During her time with the RAF, where she rose to the rank of Wing Commander before retiring on medical grounds, Julie competed in many eventing and showjumping contests.

It was while riding at the Defence Animal Centre that her wrist was crushed in a fall. Subsequent surgery failed to repair the damage and in 2012 her ulna, the main forearm bone, was removed altogether.

She now rides with a thermoplastic cast to keep her hand in place and was encouraged to apply for para-grading, which resulted in her being ranked grade four at the end of 2013.

Two years later when her long-standing dressage mount Crazy Diamond was approaching retirement, Julie decided to look for a replacement and was recommended to try the Godolphin Rehoming Centre.

“A client on the south coast had a beautiful horse, who it turned out had come through the centre’s programme,” she recalls.

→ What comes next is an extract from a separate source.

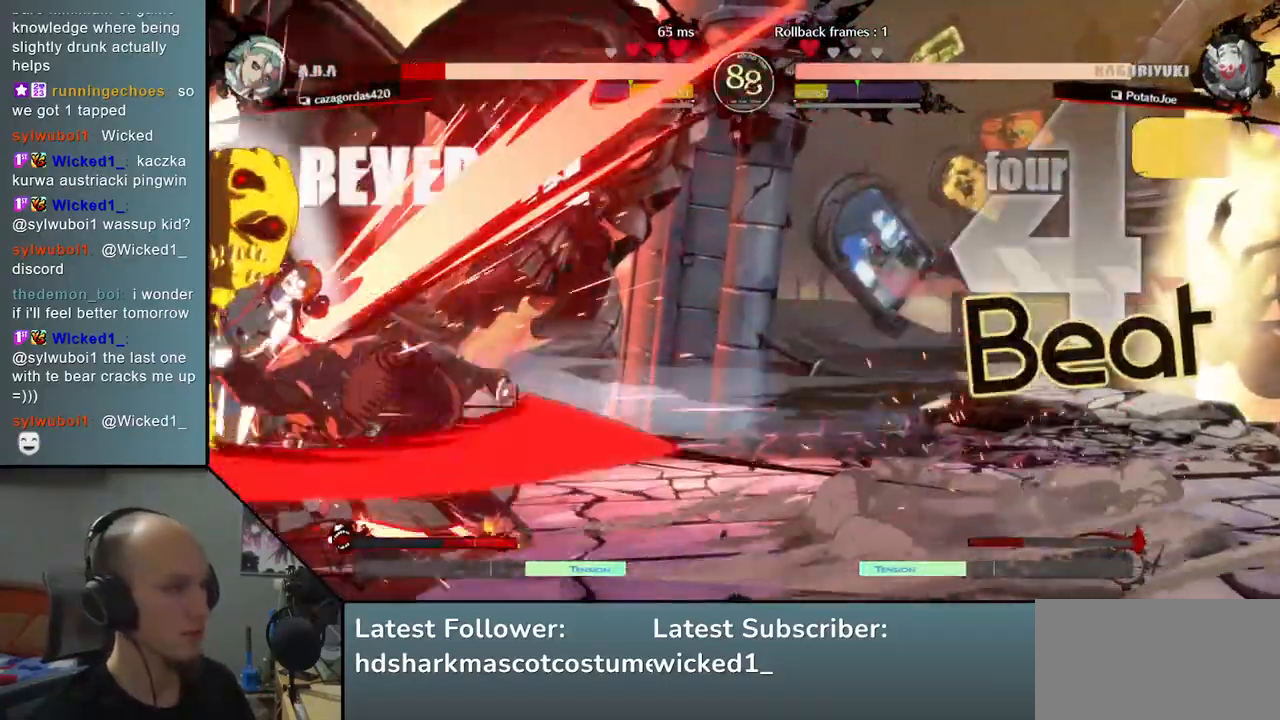
{"buttons": [], "left_stick": "center", "events": [[17, "TRIANGLE", "down"], [83, "TRIANGLE", "up"], [217, "TRIANGLE", "down"], [300, "TRIANGLE", "up"], [383, "TRIANGLE", "down"], [500, "TRIANGLE", "up"]]}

“I went on the website and the following morning I had a phone call from the programme manager Jo Brisland, so we arranged to visit the stud and I was introduced to Namibian.

“These horses have given Godolphin their lives and they want to return that – and that ethos really struck a chord with me.

“One of the programme riders rode Namibian first and then I got on. He felt green, wobbly and young and when I asked for a canter he had a right Royal buck and squeal. But importantly, I never felt unsafe and soon it became clear he loves his work.

“At the outset I can only liken it to trying to get the QEII yacht to waltz! However, his ability and trainability are superb. He is the most intelligent horse I have ever sat on.

“He does occasionally lose the plot if he doesn’t understand something immediately. It’s like he wants to be at the top of his game, irrespective of what that game is. He is a proper diva, loves attention and is truly happy when he is working. I swear this horse smiles!”

Namibian shares both the same sire and place of birth as the Derby and Arc winner Golden Horn, being a son of Cape Cross and having been born and raised at the Hascombe and Valiant Stud.

A progressive three-year-old in 2011 when trained in Middleham by Mark Johnston, Namibian followed up his victory at Royal Ascot with the defeat of the subsequent Melbourne Cup winner Fiorente at Goodwood.

However, a bout of colic and another setback led to two years off the track and then an unsuccessful spell hurdling, after which he was moved to Newmarket to begin his retraining.

Namibian only started competing on the para-dressage circuit last March, but by July had already been selected for the Concours Para-equestre de Dressage International 1*, where horse and rider are required to have averages of sixty-four per cent and above in specific tests to even be considered by the selectors. To date he has finished in the top four in every test he has done.

“To come from racing and turn to dressage is one thing, to turn to para-dressage at international level is another and it will take time,” says Julie.

“My initial aim with him is to contest the national titles that I won on Crazy Diamond and to be selected to represent Great Britain at 1* and 2* level. Developing him up to advanced dressage levels is ambitious but I am in no doubt he has the brain and athleticism to do it.

“Whether today or ten years from now, my goal is ‘that feeling’. That feeling of sitting on a horse who is happy to work and happy in his work, the friendship and the partnership is the priority. To then be able to show that in a competitive arena is just a bonus.”